Thankfully, I picked up a copy of Radish—a local magazine covering food and environmental issues—and it profiled Tiny But Mighty Popcorn.  Based in Shellsburg, Iowa Tiny But Mighty Foods grows and packages a different variety of popcorn:

Tiny But Mighty

Like so many foodstuffs, the geniuses behind GMO seeds have produced larger and larger popped kernels at the expense of flavor and texture.  You end up with a Styrofoam version of popcorn that has a hull similar to razor blades.  Tiny But Mighty is different because the popcorn is hull-less when popped, having cooked off during popping.  This means that there is none of that annoying digging at your teeth to free the stubborn hull chunk.

The story is that the variety of popcorn was an heirloom type, nearly forgotten in the rush to modern agriculture.   Until someone “discovered” a jar of popcorn, saved some to plant, and popped the rest.  They say the rest is history.

Is it the best popcorn I have ever tried?  Yes.  Additionally, popcorn is one of those snacks that I love giving my children.  They consume it voraciously, but it is actually fairly healthy.  As it is popped, there is very little oil used, contains a lot of fiber, and is very low in sodium when salted.  Who could ask for anything more?  Not this parent.

Tiny But Mighty also qualifies as a local company for me being located a mere 16 miles from my house.  Heck, I could hop on the bicycle and be at the farm in less than an hour.

Pickling Cauliflower

I have conquered pickling garlic and ginger.  The results have been good and the pickled vegetables have flown out of mason jars and into waiting mouths for the past couple of months.  I decided to “up my game” a little bit and try to pickle cauliflower.

Cauliflower may seem like an odd choice to pickle, but for anyone who has tried pickled cauliflower it is a known treat.  The problem is that a small jar of pickled cauliflower is quite expensive when you consider that the primary ingredients are so inexpensive.  This is the same logic that led me down the path of pickling both garlic and ginger.

The recipe that I started with was from Fine Cooking.  This particular recipe details how to prepare the cauliflower for shelf stable storage, which is an important trait for me.  It’s not that I am a doomsday prepper or anything, but I want to acquire the skills to preserve food in a way that is not dependent upon refrigeration.  It’s just a learning tool really.

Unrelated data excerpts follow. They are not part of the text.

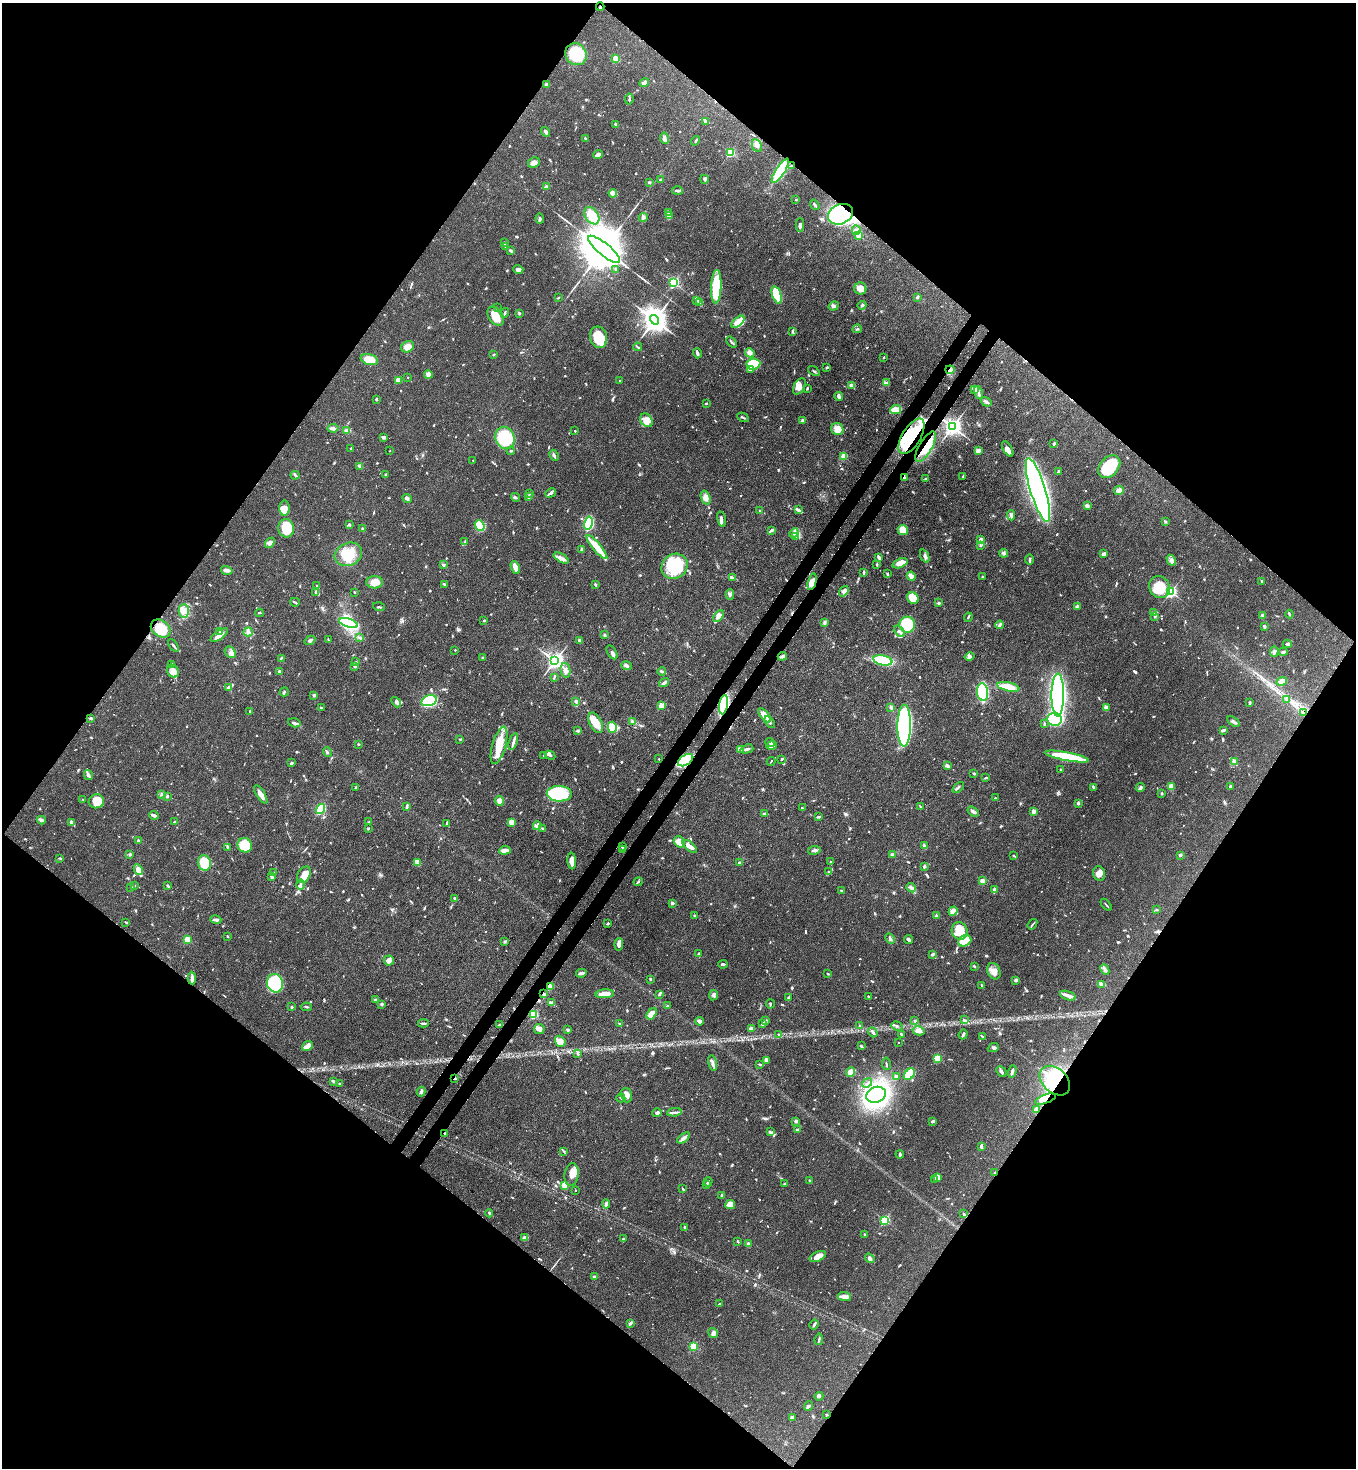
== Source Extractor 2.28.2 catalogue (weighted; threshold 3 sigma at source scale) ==
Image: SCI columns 225-5639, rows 63-5924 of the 6011 x 5988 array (HDU 1 of 3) = the unmasked area's bounding box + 8 px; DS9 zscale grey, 4 x 4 block average (1 PNG px = mean of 4 x 4 image px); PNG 1358 x 1470 px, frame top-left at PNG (2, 3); each listed source drawn as its Kron ellipse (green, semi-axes under 4 px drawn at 4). Shown black and unused: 51% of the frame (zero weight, under 3 of 4 exposures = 7% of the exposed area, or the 3 px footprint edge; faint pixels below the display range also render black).
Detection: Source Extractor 2.28.2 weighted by HDU 2 'WHT'. Background 0.0833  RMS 0.0039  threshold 0.0174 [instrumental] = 3 sigma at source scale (4.5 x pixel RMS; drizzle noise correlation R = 1.50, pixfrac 1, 0.05/0.05 arcsec/px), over >= 5 px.
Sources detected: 1053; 4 inside a brighter object's white glare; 9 cosmic-ray / hot-pixel residue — neither listed nor drawn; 17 coinciding with a brighter row at this scale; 60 inside a brighter listed object's ellipse — not listed separately; of the other 963, all 500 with FLUX_AUTO >= 2.06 (the completeness limit of this list) listed and drawn (463 fainter detections not listed), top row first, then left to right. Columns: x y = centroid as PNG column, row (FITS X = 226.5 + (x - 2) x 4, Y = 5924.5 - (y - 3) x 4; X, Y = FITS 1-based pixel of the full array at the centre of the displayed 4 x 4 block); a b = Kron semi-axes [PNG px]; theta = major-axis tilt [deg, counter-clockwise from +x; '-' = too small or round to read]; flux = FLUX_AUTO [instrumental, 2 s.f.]
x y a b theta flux
600 7 4 2 - 2.4
576 54 11 10 - 93
616 59 2 2 - 110
644 83 5 3 - 8.8
546 85 4 3 - 4.4
629 99 5 2 - 3.8
705 121 3 2 - 7.1
616 124 3 2 - 3.2
546 132 5 2 - 5.9
664 138 5 3 - 6.5
586 139 3 2 - 4.6
696 141 5 2 - 4.7
757 145 7 4 -65 9.2
730 152 2 2 - 190
598 155 5 2 - 12
534 163 6 5 - 9.7
791 166 4 2 - 3.3
780 171 14 4 57 100
660 179 3 2 - 2.2
704 179 4 2 - 4.2
649 182 3 2 - 3
546 187 2 2 - 27
677 191 6 2 -1 6.8
613 193 4 3 - 18
796 199 2 2 - 6.5
815 205 6 2 -53 4.7
668 213 3 2 - 2.6
840 214 13 9 24 410
592 216 9 6 -55 34
669 216 3 3 - 23
643 217 4 3 - 4.7
540 218 5 2 - 3.7
800 225 7 3 87 5.1
856 230 4 4 - 5.9
859 235 2 2 - 100
504 243 2 2 - 2.9
505 246 3 2 - 2.6
604 249 20 6 -40 26000
511 251 3 3 - 3.4
616 269 3 2 - 4.8
518 270 5 2 - 10
674 282 2 2 - 390
716 287 17 5 87 120
860 289 6 6 - 17
777 295 9 4 -72 130
917 297 4 2 - 5.1
558 298 3 2 - 2.1
696 300 3 2 - 2.3
700 302 4 2 - 18
862 305 4 2 - 4.1
834 306 5 3 - 5.3
497 308 2 2 - 2.4
505 313 5 2 - 4.1
519 314 2 2 - 3.2
496 316 10 7 -54 37
654 320 5 4 - 3000
738 322 8 4 42 29
857 329 4 2 - 3.9
792 332 4 2 - 2.7
599 337 11 8 -78 64
731 342 6 2 -50 3.4
408 347 6 5 - 19
638 347 4 2 - 2.3
697 353 5 2 - 8.4
750 353 5 2 - 4.9
493 354 3 2 - 2.3
884 357 2 2 - 2.5
369 359 9 5 -15 29
753 364 7 5 6 60
827 367 2 2 - 5.1
750 369 3 2 - 3.1
950 370 4 3 - 6.8
814 371 6 2 -33 4.2
428 374 4 3 - 13
408 377 2 2 - 3.4
398 380 2 2 - 36
620 380 2 2 - 2.8
886 383 4 3 - 4.7
851 385 3 2 - 3.3
799 386 9 5 60 16
807 388 3 2 - 2.7
975 389 3 3 - 11
978 393 7 2 -77 6
839 397 4 2 - 13
376 399 3 2 - 2.6
986 402 6 3 -33 5.7
706 403 2 2 - 5.1
896 410 5 3 - 37
743 417 6 2 -27 3.2
646 420 7 5 -57 17
802 421 4 3 - 3.9
952 427 3 3 - 1300
333 428 5 3 - 7.2
837 429 6 6 - 25
347 431 3 2 - 15
575 431 2 2 - 2.1
911 436 20 9 59 110
384 437 4 3 - 5
505 438 11 9 -67 110
1054 444 3 2 - 3.7
926 447 17 6 60 47
351 448 2 2 - 3.1
1008 449 8 4 -60 14
390 451 2 2 - 2.6
511 451 4 2 - 2.3
978 451 2 2 - 50
554 455 6 2 -63 5.4
844 456 2 2 - 86
473 460 2 2 - 2.8
360 466 3 2 - 2.9
1109 467 13 9 46 110
1058 471 3 2 - 3.2
295 475 4 2 - 3.6
385 475 4 2 - 3.9
963 477 3 2 - 2.6
904 478 3 2 - 4.5
926 479 3 2 - 4.2
1038 490 33 7 -73 1800
1119 490 5 4 - 12
551 493 6 3 30 6.2
529 494 3 2 - 3
515 497 4 2 - 3.1
529 497 2 2 - 9.1
407 498 5 3 - 5.5
706 498 7 4 -71 11
1087 506 3 2 - 3.2
284 508 8 5 90 19
798 509 3 2 - 2.2
760 511 2 2 - 2.6
1011 515 5 3 - 4.6
721 519 8 2 -78 6.5
1165 521 3 2 - 2.8
588 523 6 4 77 150
349 525 4 2 - 2.2
480 526 5 4 - 100
286 528 9 8 - 54
362 528 3 2 - 2.9
772 530 4 3 - 3.5
903 530 5 5 - 31
794 533 5 3 - 6.2
796 536 3 2 - 2.3
981 539 2 2 - 23
464 542 2 2 - 2.3
270 543 6 4 49 8.5
980 546 2 2 - 3.5
597 547 15 4 -50 43
581 550 4 2 - 6.9
1004 553 4 3 - 4.4
348 554 14 11 22 52
1104 554 4 3 - 7
925 556 7 3 -67 7.5
879 557 3 3 - 5.1
561 558 8 3 -29 9.4
1030 559 5 2 - 3.2
1171 560 6 3 -61 6.3
900 563 8 4 23 22
877 564 3 2 - 2.5
444 565 3 2 - 2.7
675 566 13 12 - 180
515 567 7 3 -69 17
227 570 6 3 -17 11
864 572 3 2 - 3.3
887 574 2 2 - 3.8
911 576 5 3 - 11
983 577 2 2 - 2.5
732 578 4 2 - 7.4
1261 581 3 2 - 2.7
375 582 8 6 3 29
812 582 8 4 76 12
444 584 2 2 - 3.1
595 584 4 2 - 3
317 586 3 2 - 5.4
1160 587 11 10 - 70
844 591 6 4 53 9.4
354 592 2 2 - 2.3
1171 592 2 2 - 480
315 593 3 2 - 2.1
730 594 5 3 - 5.4
913 598 6 5 - 33
295 602 5 2 - 3.2
939 603 2 2 - 13
1077 606 4 2 - 3
379 607 6 2 -18 2.4
184 611 7 5 -89 17
259 613 4 2 - 2.5
1154 613 3 2 - 2.3
1289 614 4 2 - 3.4
1263 615 4 3 - 4
718 616 7 4 52 13
1155 616 3 2 - 2.5
968 617 4 2 - 2.8
484 620 2 2 - 3.6
348 623 10 4 -17 240
824 623 4 3 - 3.7
907 625 8 8 - 98
1000 625 4 3 - 4
1264 626 3 2 - 5.7
161 629 10 8 -35 58
220 631 3 2 - 2.7
899 631 7 2 -51 5.1
248 632 5 3 - 7.2
219 635 10 3 36 19
605 635 3 2 - 2.4
360 638 3 3 - 3
310 640 5 3 - 4.7
328 640 4 2 - 2.5
579 640 3 2 - 4.9
1287 644 4 3 - 4.3
173 645 7 2 -54 4.2
455 650 2 2 - 3.2
230 652 6 5 - 9.1
612 652 8 2 -59 16
1274 652 5 3 - 6.8
1283 652 4 3 - 4
782 656 5 3 - 6.3
970 657 5 4 - 6.2
281 658 3 2 - 2.6
483 658 2 2 - 3
883 660 10 5 -11 96
555 661 3 3 - 1200
355 662 3 2 - 2.6
172 664 2 2 - 2.5
627 666 5 3 - 5
354 667 4 2 - 3.4
566 670 7 4 -78 10
173 671 6 5 - 14
279 671 2 2 - 14
662 671 4 2 - 3.3
554 677 3 2 - 3.3
1282 681 5 3 - 23
664 683 5 3 - 5.2
228 687 3 2 - 4.9
1008 687 11 4 -12 39
284 692 5 2 - 4.1
983 692 9 5 -83 230
314 695 2 2 - 5.9
1058 695 21 6 90 540
1287 699 4 2 - 2.2
429 701 8 5 16 300
576 701 3 2 - 5.6
396 702 6 3 -51 5
1250 703 3 2 - 4.3
661 705 2 2 - 74
724 705 10 4 81 250
321 707 2 2 - 2.5
891 707 3 2 - 8.1
1106 708 3 2 - 10
250 711 2 2 - 2.6
1303 713 4 3 - 5.1
764 715 8 3 -50 33
91 718 3 2 - 5.2
1055 719 7 6 - 160
632 721 3 2 - 2.7
770 722 7 2 -52 4.7
1233 722 7 3 -35 5.2
294 723 6 3 -17 5.9
596 723 11 6 -62 33
1044 724 3 2 - 2.1
904 726 21 6 89 480
612 727 5 4 - 36
1223 730 3 2 - 5.9
578 731 4 2 - 4
460 739 3 2 - 2.4
513 742 9 2 71 11
770 742 5 2 - 4.2
358 744 3 2 - 2.1
499 745 19 6 74 56
772 745 5 3 - 12
747 749 7 2 17 5.2
741 750 3 2 - 3.6
327 752 5 2 - 3.3
550 755 5 3 - 5.3
544 756 2 2 - 2.8
1067 757 22 4 -10 150
659 759 2 2 - 2.6
782 759 3 2 - 4
686 760 8 5 32 160
771 761 4 2 - 2.1
1234 761 2 2 - 34
292 763 3 2 - 4.4
947 766 3 2 - 8.7
1061 770 3 2 - 2.1
974 773 3 2 - 3
88 775 5 2 - 8.8
985 778 3 2 - 2.5
1171 786 3 3 - 18
1230 786 2 2 - 12
356 787 2 2 - 3
958 787 7 2 41 3.5
1093 787 4 2 - 4.4
1140 788 4 3 - 6.7
1162 793 3 2 - 2.3
162 794 2 2 - 2.3
261 794 10 3 -57 18
559 794 12 8 -1 170
167 796 4 2 - 2.6
995 798 2 2 - 3.1
83 799 3 2 - 2.2
96 801 7 7 - 57
499 801 5 4 - 8.6
1078 803 3 3 - 3.1
407 806 4 3 - 3.8
921 807 4 2 - 2.5
802 808 2 2 - 2.2
320 809 5 3 - 120
973 811 6 3 -35 8
1034 811 2 2 - 44
764 813 4 2 - 2.9
154 815 4 2 - 9.3
819 817 4 2 - 3.5
41 820 4 3 - 5
71 822 4 3 - 7.6
174 822 3 2 - 2.5
369 822 3 2 - 2.3
511 822 3 3 - 22
447 824 4 2 - 3
537 826 4 2 - 10
542 828 2 2 - 3.4
368 829 3 2 - 2.6
138 841 2 2 - 5.5
679 842 6 5 - 32
245 845 7 7 - 65
690 846 8 3 -40 14
924 846 3 2 - 4.8
227 847 3 2 - 2.5
622 847 2 2 - 3.2
622 849 3 2 - 2.6
505 850 6 3 6 15
814 850 6 2 9 6.5
130 854 2 2 - 12
892 855 3 3 - 6.7
1180 855 2 2 - 19
1013 856 3 2 - 2.1
60 858 3 2 - 2.2
572 861 8 3 -86 22
417 862 3 2 - 3.4
831 862 2 2 - 2.1
204 863 8 6 -76 71
739 863 2 2 - 4
924 866 2 2 - 7
138 870 6 4 -64 21
829 872 3 2 - 4.3
274 873 3 2 - 5.3
1099 873 7 6 - 16
304 875 9 6 58 35
272 876 3 2 - 7.4
982 881 2 2 - 46
638 882 4 2 - 2.3
300 885 5 3 - 6.5
134 886 3 2 - 2.6
168 886 4 2 - 3
131 887 2 2 - 2.1
911 888 5 3 - 9.8
841 890 2 2 - 2.6
994 890 4 3 - 7.3
455 898 3 2 - 3.7
672 903 2 2 - 17
1106 905 7 2 -51 2.8
1157 910 3 2 - 2.3
953 911 5 4 - 21
936 915 3 2 - 2.5
694 916 3 2 - 5.6
216 920 5 3 - 5.8
126 922 4 2 - 2.1
607 924 4 2 - 2.8
1032 924 5 2 - 2.9
960 931 9 7 -72 56
227 936 3 2 - 3
890 939 5 2 - 3.9
908 939 5 2 - 6.6
187 940 2 2 - 100
965 941 7 5 25 41
505 942 4 2 - 2.9
619 944 6 3 84 14
699 954 4 2 - 4.1
933 954 4 2 - 4.3
389 961 5 5 - 9
723 964 5 2 - 3.1
974 966 2 2 - 2.8
1105 970 6 2 -63 6
994 971 8 6 -67 15
581 973 5 2 - 9.2
828 974 2 2 - 2.9
192 978 6 3 -88 6.9
650 979 2 2 - 12
1016 980 3 3 - 6.2
275 983 9 8 - 160
1101 984 4 2 - 15
982 986 4 2 - 4.9
550 987 2 2 - 73
543 994 2 2 - 4.3
605 994 9 3 4 30
660 994 3 2 - 4
714 995 5 3 - 5.2
1068 996 8 3 -19 9.9
868 997 2 2 - 4.4
788 998 4 2 - 3.3
375 1000 4 2 - 2.2
551 1003 4 2 - 11
382 1004 3 3 - 3.2
770 1004 4 2 - 2.5
668 1006 3 2 - 3.3
291 1007 3 2 - 3.4
306 1007 5 2 - 2.7
533 1014 2 2 - 200
652 1014 6 4 55 25
964 1020 4 2 - 4
700 1021 4 3 - 9.1
766 1021 3 2 - 3.4
915 1021 2 2 - 12
423 1023 5 2 - 3.9
619 1024 3 2 - 2.7
763 1024 4 3 - 5.3
500 1025 4 2 - 10
859 1026 4 2 - 2.6
897 1026 6 2 -19 4.7
539 1029 5 5 - 8.6
751 1029 2 2 - 34
568 1030 3 2 - 4.5
918 1031 6 4 -12 8.8
873 1032 5 2 - 5.8
779 1034 4 2 - 2.1
901 1034 3 2 - 2.4
963 1034 5 2 - 4.3
982 1036 3 2 - 2.6
560 1041 6 5 - 14
899 1043 2 2 - 2.3
307 1046 6 3 39 28
861 1046 3 2 - 3.4
993 1048 5 3 - 5.3
578 1054 3 2 - 3.4
937 1058 2 2 - 120
767 1060 3 3 - 7.8
713 1063 8 3 -78 8.4
760 1064 4 2 - 2.7
886 1064 6 2 -80 2.3
1012 1071 6 2 73 7.4
851 1072 5 4 - 16
1001 1072 6 3 -48 5.5
909 1074 6 4 46 62
896 1076 2 2 - 26
455 1078 2 2 - 2.3
333 1081 4 2 - 3.4
1055 1081 17 12 -43 160
867 1083 5 2 - 2.4
340 1084 3 2 - 2.1
421 1092 5 2 - 8.4
626 1095 7 5 -72 21
876 1095 10 7 22 620
621 1098 4 2 - 2.7
1046 1099 11 4 20 41
1037 1110 2 2 - 69
674 1112 7 2 5 5.9
657 1113 4 3 - 7.8
796 1121 2 2 - 26
933 1121 4 2 - 4.8
797 1129 2 2 - 6
770 1132 3 2 - 2.9
445 1133 2 2 - 2.3
684 1138 7 3 37 8.5
981 1147 4 2 - 3.6
564 1151 3 2 - 2.3
900 1154 4 3 - 4.7
995 1173 3 2 - 2.2
572 1175 11 7 82 20
937 1177 3 3 - 17
810 1180 3 2 - 3
935 1180 3 2 - 2.2
708 1182 4 2 - 3.4
785 1183 3 2 - 3.5
565 1185 4 3 - 49
707 1185 4 2 - 3.8
683 1189 3 2 - 2.5
575 1190 2 2 - 2.2
722 1195 2 2 - 15
606 1204 4 4 - 5.6
730 1205 5 4 - 23
489 1213 4 2 - 2.5
963 1214 4 2 - 3.3
885 1220 2 2 - 290
684 1227 3 2 - 2.5
865 1235 2 2 - 13
525 1238 4 3 - 15
623 1239 3 2 - 3.8
738 1241 3 2 - 2.4
748 1244 2 2 - 24
818 1257 9 4 25 23
870 1258 5 3 - 7
594 1277 2 2 - 2.3
844 1296 6 4 -8 11
719 1304 4 2 - 3.2
630 1323 3 2 - 7.9
814 1324 5 2 - 4.8
713 1333 5 4 - 6.6
819 1339 6 2 81 3.9
693 1346 2 2 - 140
819 1396 4 4 - 4.8
808 1406 5 2 - 4.7
827 1415 2 2 - 2.5
792 1418 4 2 - 10
Overlapping masked pixels (flux is a lower limit): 23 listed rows (the first 20) at x y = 600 7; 791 166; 840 214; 950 370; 952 427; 911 436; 926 447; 904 478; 812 582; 161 629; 724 705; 1303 713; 686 760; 550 987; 543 994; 500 1025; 455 1078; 1055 1081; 1046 1099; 1037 1110
Diffuse or blended objects may show on this block-average render without a row.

I departed from the recipe—big surprise to those who know me—in a few ways.  First, I omitted the onion and red pepper.  In the commercial mixes of pickled summer vegetables I often dislike the onions and red peppers because the texture borders on slimy.  No slimy for me!  Second, there will be no coriander seeds in my jars.  Why?  I cannot find coriander seeds to save my life right now in eastern Iowa.  Three stores did not have them over the weekend and I have up looking.  I am sure that the product exists somewhere but I have abandoned all hope this round.

The process is real similar to pickling garlic or ginger.  That is to say, it is surprisingly easy and foolproof to make something pickled at home.  It’s really the gateway drug of home preserving because easy success just makes you want try ever more difficult projects.  Tomato sauce in the summer anyone?

In about twenty minutes, you end up with this:

Pickled Cauliflower

The turmeric really adds a yellow hue.  Compare a jar of pickled garlic packed on the same day:

Cauliflower versus Garlic

Yeah, I went a little crazy pickling this weekend.  A week from now I will noshing on pickled garlic, cauliflower, and carrots.  Sweet.